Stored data
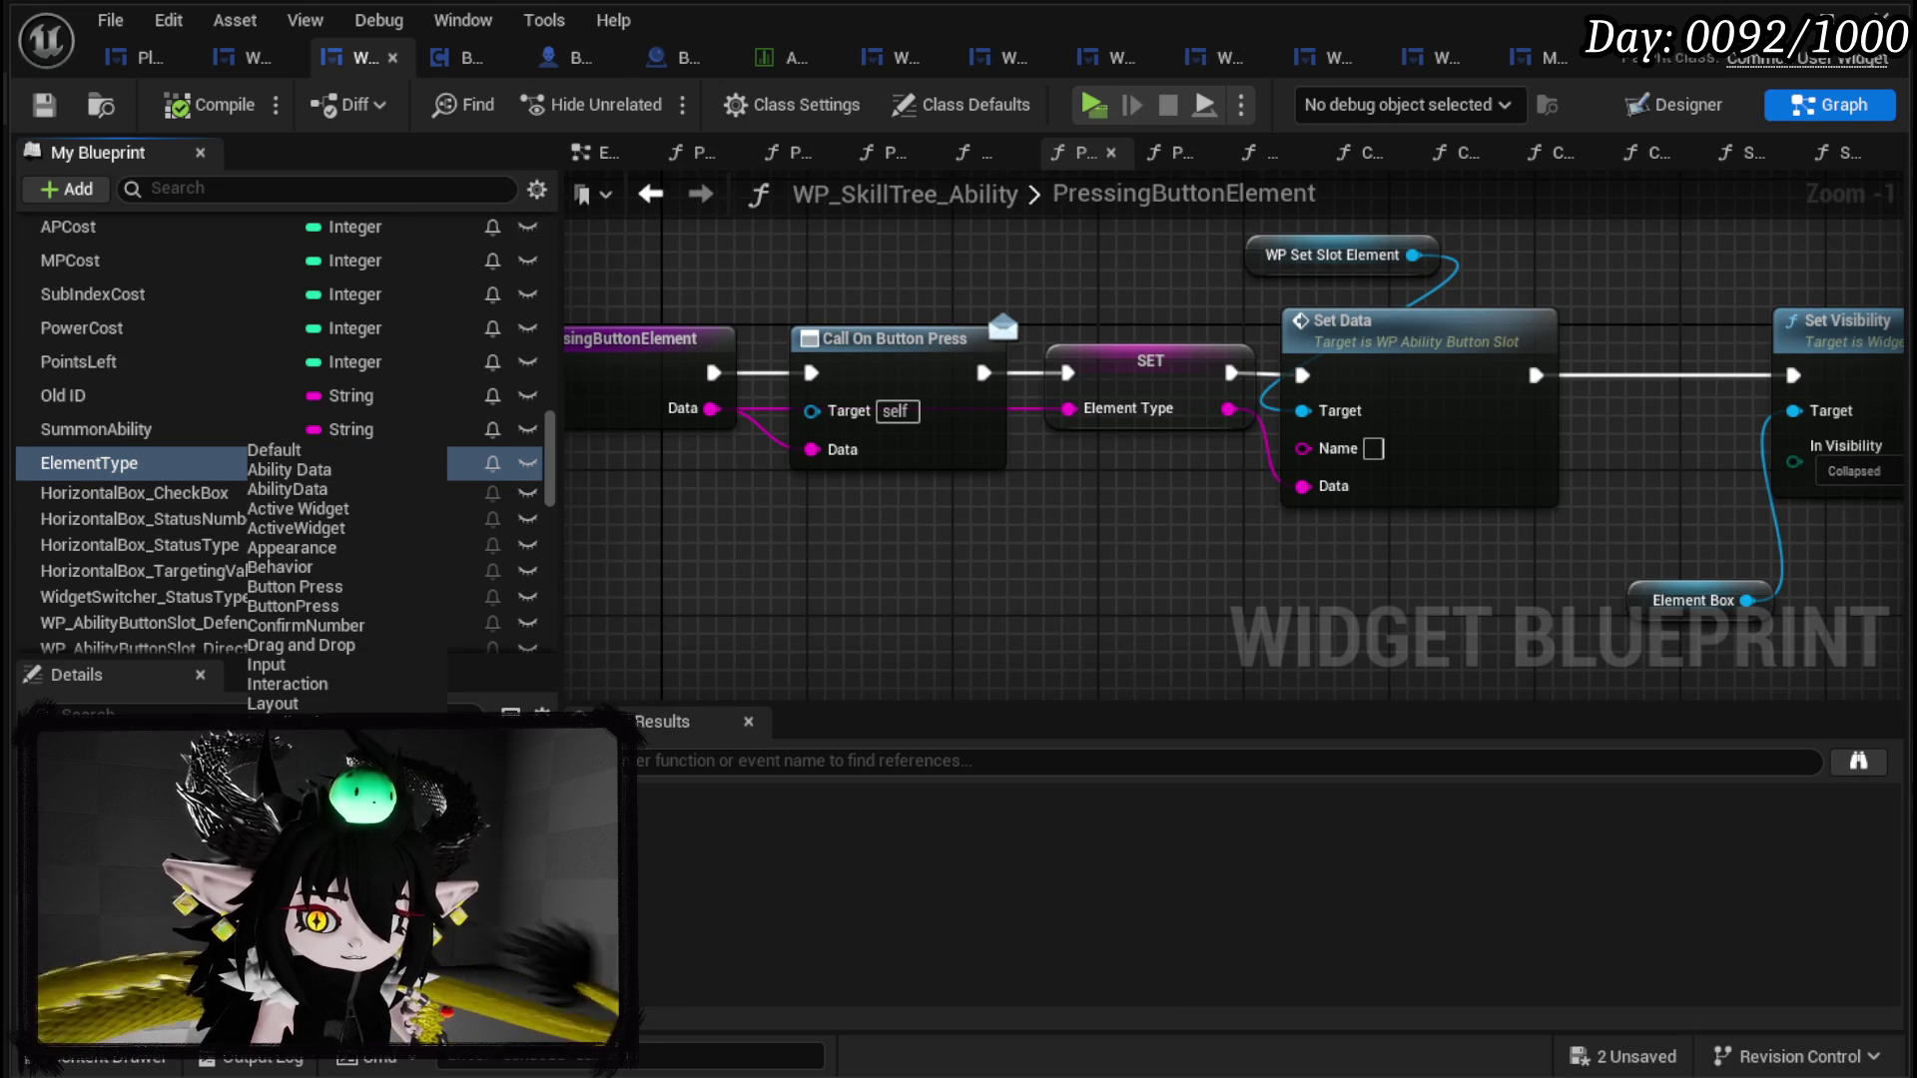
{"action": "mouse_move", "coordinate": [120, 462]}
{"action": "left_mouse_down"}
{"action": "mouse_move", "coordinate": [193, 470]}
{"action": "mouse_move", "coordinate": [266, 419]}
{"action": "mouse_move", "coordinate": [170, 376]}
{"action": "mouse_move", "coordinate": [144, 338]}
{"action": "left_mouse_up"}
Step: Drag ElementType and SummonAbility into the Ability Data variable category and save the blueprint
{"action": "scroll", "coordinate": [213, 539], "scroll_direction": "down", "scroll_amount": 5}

■ **TASK DESCRIPTION**: Each entry, word for word, belongs in your answer; each picture does not.

■ **EXERCISE SOLUTION**:
{"action": "mouse_move", "coordinate": [120, 462]}
{"action": "left_mouse_down"}
{"action": "mouse_move", "coordinate": [193, 470]}
{"action": "mouse_move", "coordinate": [266, 419]}
{"action": "mouse_move", "coordinate": [170, 376]}
{"action": "mouse_move", "coordinate": [144, 338]}
{"action": "left_mouse_up"}
Step: Drag ElementType and SummonAbility into the Ability Data variable category and save the blueprint
{"action": "scroll", "coordinate": [213, 539], "scroll_direction": "down", "scroll_amount": 5}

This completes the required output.